■ **Excerpt**
Segment Open
MPs expressed concern at the scale of payments being made to
senior managers.
Don’t express “concern” do something about you bunch of
Wankers...
Siberian air traffic controllers claim that a
female-sounding alien spoke to them in a cat-like language.
They
say that a mysterious object - which they believe was a high-speed UFO -
appeared on flight monitors over the remote Russian city of Yakutsk according
to the Daily Mail .
The aviation workers tried to make contact with the ship, as
evident in a video posted to YouTube.
"I kept hearing some female voice, as if a woman was
saying mioaw-mioaw all the time," one air traffic controller told the
pilot of a passing Aeroflot flight.
The UFO was automatically designated as "00000" as
it did not have a flight number.
Airport officials have not commented on the footage.
I do like a bit of alien pussy...
LA Galaxy and former Manchester United and Real Madrid
soccer player David Beckham's wife, former Spice Girl and now fashion designer Victoria
Beckham, Tweeted: "UFO hovering above our house last night!!!!!" X
vb" and posted a picture of the said UFO.
37-year-old Victoria has joined a list of celebrity
sightings of UFOs.
Robbie Williams has seen them, and just last week, Miley's
father and country crooner, Billy Ray Cryrus, spotted his own visitation.
I want some of what they are taking.....
The State Government of Queensland will spend nearly $4 million on an
education campaign telling Queenslanders how to get ready for the wet season.
Emergency Services Minister Neil Roberts says the program, which includes a state-wide mail out of a guide to 1.9 million letterboxes, will help people understand potential dangers, advise them how to prepare and tell them where to get more information and help.
The $3.8 million campaign will also encourage people to be
prepared to sit it out at home for a minimum of three days if essential
services and transport routes are cut.
Segment Closed
■ **Data under study**
Segment Open
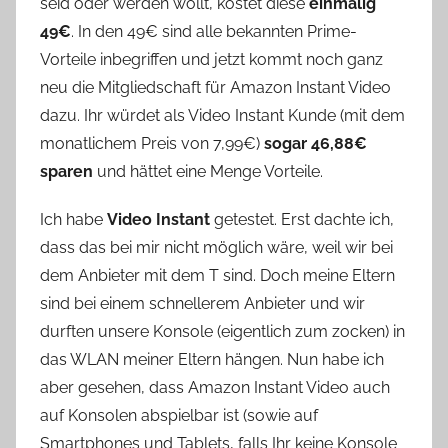
seid oder werden wollt, kostet diese
einmalig
49€
. In den 49€ sind alle bekannten Prime-
Vorteile inbegriffen und jetzt kommt noch ganz
neu die Mitgliedschaft für Amazon Instant Video
dazu. Ihr würdet als Video Instant Kunde (mit dem
monatlichem Preis von 7,99€)
sogar 46,88€
sparen
und hättet eine Menge Vorteile.
Ich habe
Video Instant
getestet. Erst dachte ich,
dass das bei mir nicht möglich wäre, weil wir bei
dem Anbieter mit dem T sind. Doch meine Eltern
sind bei einem schnellerem Anbieter und wir
durften unsere Konsole (eigentlich zum zocken) in
das WLAN meiner Eltern hängen. Nun habe ich
aber gesehen, dass Amazon Instant Video auch
auf Konsolen abspielbar ist (sowie auf
Smartphones und Tablets, falls Ihr keine Konsole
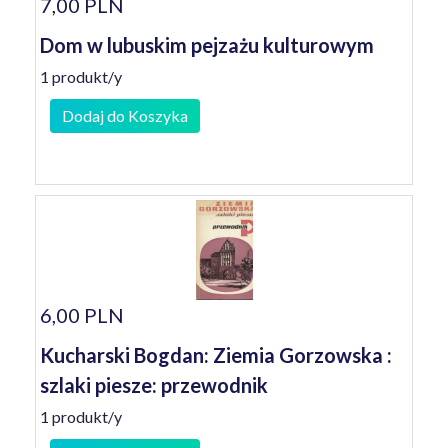
7,00 PLN
Dom w lubuskim pejzażu kulturowym
1 produkt/y
Dodaj do Koszyka
6,00 PLN
Kucharski Bogdan: Ziemia Gorzowska :
szlaki piesze: przewodnik
1 produkt/y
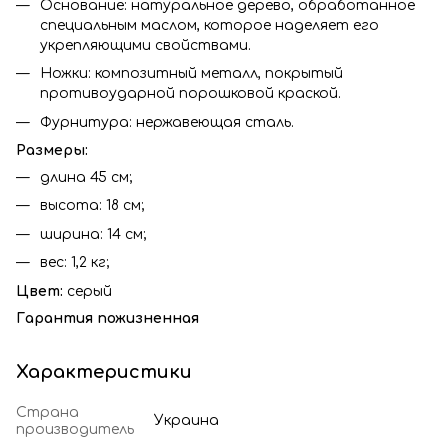
Основание: натуральное дерево, обработанное
специальным маслом, которое наделяет его
укрепляющими свойствами.
Ножки: композитный металл, покрытый
противоударной порошковой краской.
Фурнитура: нержавеющая сталь.
Размеры:
длина 45 см;
высота: 18 см;
ширина: 14 см;
вес: 1,2 кг;
Цвет:
серый
Гарантия пожизненная
Характеристики
Страна
Украина
производитель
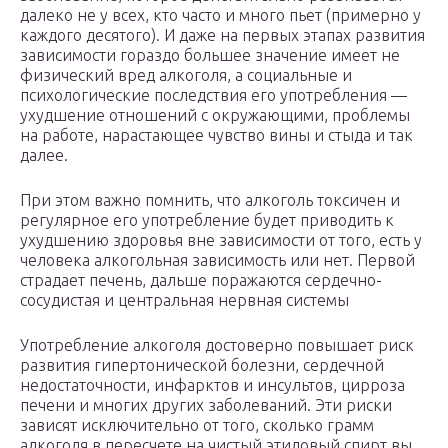
далеко не у всех, кто часто и много пьет (примерно у
каждого десятого). И даже на первых этапах развития
зависимости гораздо большее значение имеет не
физический вред алкоголя, а социальные и
психологические последствия его употребления —
ухудшение отношений с окружающими, проблемы
на работе, нарастающее чувство вины и стыда и так
далее.
При этом важно помнить, что алкоголь токсичен и
регулярное его употребление будет приводить к
ухудшению здоровья вне зависимости от того, есть у
человека алкогольная зависимость или нет. Первой
страдает печень, дальше поражаются сердечно-
сосудистая и центральная нервная системы
Употребление алкоголя достоверно повышает риск
развития гипертонической болезни, сердечной
недостаточности, инфарктов и инсультов, цирроза
печени и многих других заболеваний. Эти риски
зависят исключительно от того, сколько грамм
алкоголя в пересчете на чистый этиловый спирт вы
Segment Closed
■ **Try it**
Rewrite the excerpt starting with "The UFO was" and going on through "of alien pussy...", changing "footage" to "recording". The material is not used for anything here.

■ **Output below**
The UFO was automatically designated as "00000" as
it did not have a flight number.
Airport officials have not commented on the recording.
I do like a bit of alien pussy...